I pay a lot of attention to the early ephemerals and it is only when my eyes start to water and the nose to run that I am really aware that they are only the tip of the spring orgy of reproduction.

Walking through the woods the maples are on fire with their red gowns morphing into flying winged seeds, the oaks are more modest in their tan and brown. Giving a more sober thought is the red bud. The show off of the woods now is the dogwood, gleaming through the branches.

A small tree looking more like a wildflower is blooming now. Its blossom resembles a Bloodroot with white petals hanging loosely. It is an early harbinger of spring. John Landers told me its name, Service Berry came from it being used to decorate churches at their spring service. The local pronunciation is Sarvis tree. I looked it up in my tree book and found out it was actually a June Berry, or Shadbush tree. The blossoms will produce small red berries much prized by birds and squirrels. These berries also make a very good pie.

Most trees, have both male and female flowers, making pollination almost automatic. All an insect has to do is walk across the flower. The wind will also do the job. Others, like the persimmon, have separate sexes. The male persimmon tree sports a neat bouquet of blooms hanging off the ends of the branches while the female tree has her fertile blooms tucked tightly along her limbs.

Where do all those butterflies and bees come from? The spring orgy of blooms and blossom must have a cast of insects to consummate the rites of spring. Along with the butterflies, an army of flies, bees and beetles’ alarm clocks go off and they struggle out of their winter hidey holes and go to work. The time is short and every effort must be made to insure pollination of this years seed crop. The pollinators, in turn, will visit many different flowers. Some as many as twenty or thirty. Each bee or bug will choose a favorite flower and become an expert in getting in and out.

The spring is so important to nature that she unleashes an over abundance of insects. One plant may be pollinated by as many as twenty different insects. Our contemporary trees and flowers could not have evolved without the insects and the insects could not survive without the nourishment of the flowers. Do the bees realize that they are doing the flowers a favor by robbing them of their nectar?
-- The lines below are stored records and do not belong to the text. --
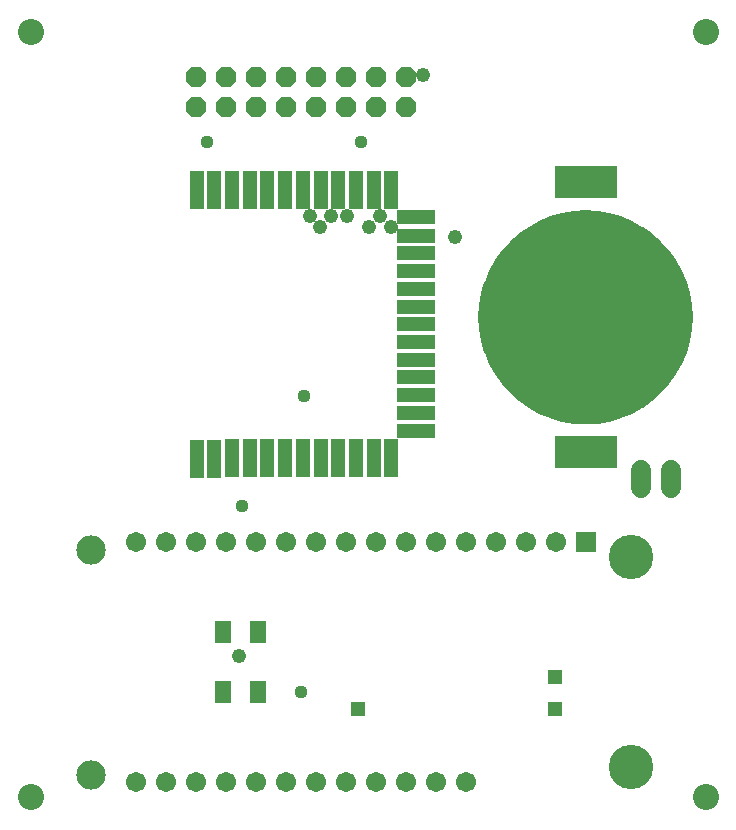
<source format=gbr>
G04 EAGLE Gerber RS-274X export*
G75*
%MOMM*%
%FSLAX34Y34*%
%LPD*%
%INSoldermask Top*%
%IPPOS*%
%AMOC8*
5,1,8,0,0,1.08239X$1,22.5*%
G01*
%ADD10C,2.203200*%
%ADD11R,1.203200X3.203200*%
%ADD12R,3.203200X1.203200*%
%ADD13P,1.869504X8X22.500000*%
%ADD14R,1.320800X1.955800*%
%ADD15R,4.267200X4.267200*%
%ADD16R,5.283200X2.743200*%
%ADD17C,2.489200*%
%ADD18C,3.759200*%
%ADD19R,1.711200X1.711200*%
%ADD20C,1.711200*%
%ADD21C,1.727200*%
%ADD22C,1.109600*%
%ADD23C,1.219200*%
%ADD24R,1.209600X1.209600*%

G36*
X518112Y354433D02*
X518112Y354433D01*
X518142Y354440D01*
X518183Y354441D01*
X528133Y356131D01*
X528162Y356142D01*
X528202Y356147D01*
X537901Y358941D01*
X537928Y358955D01*
X537968Y358965D01*
X547292Y362827D01*
X547318Y362843D01*
X547356Y362858D01*
X556190Y367740D01*
X556214Y367759D01*
X556250Y367778D01*
X564481Y373618D01*
X564503Y373640D01*
X564537Y373662D01*
X572062Y380387D01*
X572081Y380412D01*
X572113Y380438D01*
X578838Y387963D01*
X578854Y387990D01*
X578882Y388019D01*
X584722Y396250D01*
X584736Y396278D01*
X584760Y396310D01*
X589642Y405144D01*
X589652Y405173D01*
X589673Y405208D01*
X593535Y414532D01*
X593542Y414562D01*
X593559Y414599D01*
X596353Y424298D01*
X596356Y424328D01*
X596369Y424367D01*
X598059Y434317D01*
X598059Y434320D01*
X598060Y434322D01*
X598059Y434349D01*
X598067Y434388D01*
X598633Y444464D01*
X598630Y444495D01*
X598633Y444536D01*
X598067Y454612D01*
X598060Y454642D01*
X598059Y454683D01*
X596369Y464633D01*
X596358Y464662D01*
X596353Y464702D01*
X593559Y474401D01*
X593545Y474428D01*
X593535Y474468D01*
X589673Y483792D01*
X589657Y483818D01*
X589642Y483856D01*
X584760Y492690D01*
X584741Y492714D01*
X584722Y492750D01*
X578882Y500981D01*
X578860Y501003D01*
X578838Y501037D01*
X572113Y508562D01*
X572088Y508581D01*
X572062Y508613D01*
X564537Y515338D01*
X564510Y515354D01*
X564481Y515382D01*
X556250Y521222D01*
X556222Y521236D01*
X556190Y521260D01*
X547356Y526142D01*
X547327Y526152D01*
X547292Y526173D01*
X537968Y530035D01*
X537938Y530042D01*
X537901Y530059D01*
X528202Y532853D01*
X528172Y532856D01*
X528133Y532869D01*
X518183Y534559D01*
X518152Y534559D01*
X518112Y534567D01*
X508036Y535133D01*
X508005Y535130D01*
X507964Y535133D01*
X497888Y534567D01*
X497858Y534560D01*
X497817Y534559D01*
X487867Y532869D01*
X487838Y532858D01*
X487798Y532853D01*
X478099Y530059D01*
X478072Y530045D01*
X478032Y530035D01*
X468708Y526173D01*
X468682Y526157D01*
X468644Y526142D01*
X459810Y521260D01*
X459786Y521241D01*
X459750Y521222D01*
X451519Y515382D01*
X451497Y515360D01*
X451463Y515338D01*
X443938Y508613D01*
X443919Y508588D01*
X443887Y508562D01*
X437162Y501037D01*
X437146Y501010D01*
X437118Y500981D01*
X431278Y492750D01*
X431264Y492722D01*
X431240Y492690D01*
X426358Y483856D01*
X426348Y483827D01*
X426327Y483792D01*
X422465Y474468D01*
X422458Y474438D01*
X422441Y474401D01*
X419647Y464702D01*
X419644Y464672D01*
X419631Y464633D01*
X417941Y454683D01*
X417941Y454652D01*
X417933Y454612D01*
X417367Y444536D01*
X417371Y444505D01*
X417367Y444464D01*
X417933Y434388D01*
X417940Y434358D01*
X417941Y434317D01*
X419631Y424367D01*
X419642Y424338D01*
X419647Y424298D01*
X422441Y414599D01*
X422455Y414572D01*
X422465Y414532D01*
X426327Y405208D01*
X426343Y405182D01*
X426358Y405144D01*
X431240Y396310D01*
X431259Y396286D01*
X431278Y396250D01*
X437118Y388019D01*
X437140Y387997D01*
X437162Y387963D01*
X443887Y380438D01*
X443912Y380419D01*
X443938Y380387D01*
X451463Y373662D01*
X451490Y373646D01*
X451519Y373618D01*
X459750Y367778D01*
X459778Y367764D01*
X459810Y367740D01*
X468644Y362858D01*
X468673Y362848D01*
X468708Y362827D01*
X478032Y358965D01*
X478062Y358958D01*
X478099Y358941D01*
X487798Y356147D01*
X487828Y356144D01*
X487867Y356131D01*
X497817Y354441D01*
X497848Y354441D01*
X497888Y354433D01*
X507964Y353867D01*
X507995Y353871D01*
X508036Y353867D01*
X518112Y354433D01*
G37*
D10*
X38100Y685800D03*
X38100Y38100D03*
X609600Y685800D03*
X609600Y38100D03*
D11*
X343700Y325000D03*
X328700Y325000D03*
X313700Y325000D03*
X298700Y325000D03*
X283700Y325000D03*
X268700Y325000D03*
X253700Y325000D03*
X238700Y325000D03*
X223700Y325000D03*
X208700Y325000D03*
X193700Y324500D03*
X178700Y324500D03*
D12*
X364700Y529000D03*
X364700Y513500D03*
X364700Y498500D03*
X364700Y483500D03*
X364700Y468500D03*
X364700Y453500D03*
X364700Y438500D03*
X364700Y423500D03*
X364700Y408500D03*
X364700Y393500D03*
X364700Y378500D03*
X364700Y363500D03*
X364700Y348500D03*
D11*
X343700Y552500D03*
X328700Y552500D03*
X313700Y552500D03*
X298700Y552500D03*
X283700Y552500D03*
X268700Y552500D03*
X253700Y552500D03*
X238700Y552500D03*
X223700Y552500D03*
X208700Y552500D03*
X193700Y552500D03*
X178700Y552500D03*
D13*
X177800Y622300D03*
X177800Y647700D03*
X203200Y622300D03*
X203200Y647700D03*
X228600Y622300D03*
X228600Y647700D03*
X254000Y622300D03*
X254000Y647700D03*
X279400Y622300D03*
X279400Y647700D03*
X304800Y622300D03*
X304800Y647700D03*
X330200Y622300D03*
X330200Y647700D03*
X355600Y622300D03*
X355600Y647700D03*
D14*
X201168Y177800D03*
X230632Y177800D03*
X230632Y127000D03*
X201168Y127000D03*
D15*
X508000Y444500D03*
D16*
X508000Y558800D03*
X508000Y330200D03*
D17*
X88900Y247650D03*
X88900Y57150D03*
D18*
X546100Y63500D03*
X546100Y241300D03*
D19*
X508000Y254000D03*
D20*
X482600Y254000D03*
X457200Y254000D03*
X431800Y254000D03*
X406400Y254000D03*
X381000Y254000D03*
X355600Y254000D03*
X330200Y254000D03*
X304800Y254000D03*
X279400Y254000D03*
X254000Y254000D03*
X228600Y254000D03*
X203200Y254000D03*
X177800Y254000D03*
X152400Y254000D03*
X127000Y254000D03*
X406400Y50800D03*
X381000Y50800D03*
X355600Y50800D03*
X330200Y50800D03*
X304800Y50800D03*
X279400Y50800D03*
X254000Y50800D03*
X228600Y50800D03*
X203200Y50800D03*
X177800Y50800D03*
X152400Y50800D03*
X127000Y50800D03*
D21*
X554800Y299880D02*
X554800Y315120D01*
X580200Y315120D02*
X580200Y299880D01*
D22*
X270000Y377500D03*
X267500Y127500D03*
D23*
X214884Y157734D03*
D24*
X315000Y112500D03*
X482500Y112500D03*
D22*
X217500Y285000D03*
D23*
X324612Y521208D03*
X397764Y512064D03*
X274320Y530352D03*
X283464Y521208D03*
X292608Y530352D03*
X306324Y530352D03*
X333756Y530352D03*
X342900Y521208D03*
X370332Y649224D03*
D22*
X317500Y592500D03*
X187500Y592500D03*
D24*
X482500Y140000D03*
M02*

</source>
Do we realize the importance of these pesky critters buzzing around us on some of our first nice days. We depend on them for flower and food crops too and if they some times interfere with our cash crops we need to be careful in our zeal to produce more corn that we do not loose the process in the bargain. The Orchard keepers next to the cornfield found out that too much poison also depleted their bees which pollinated their fruit.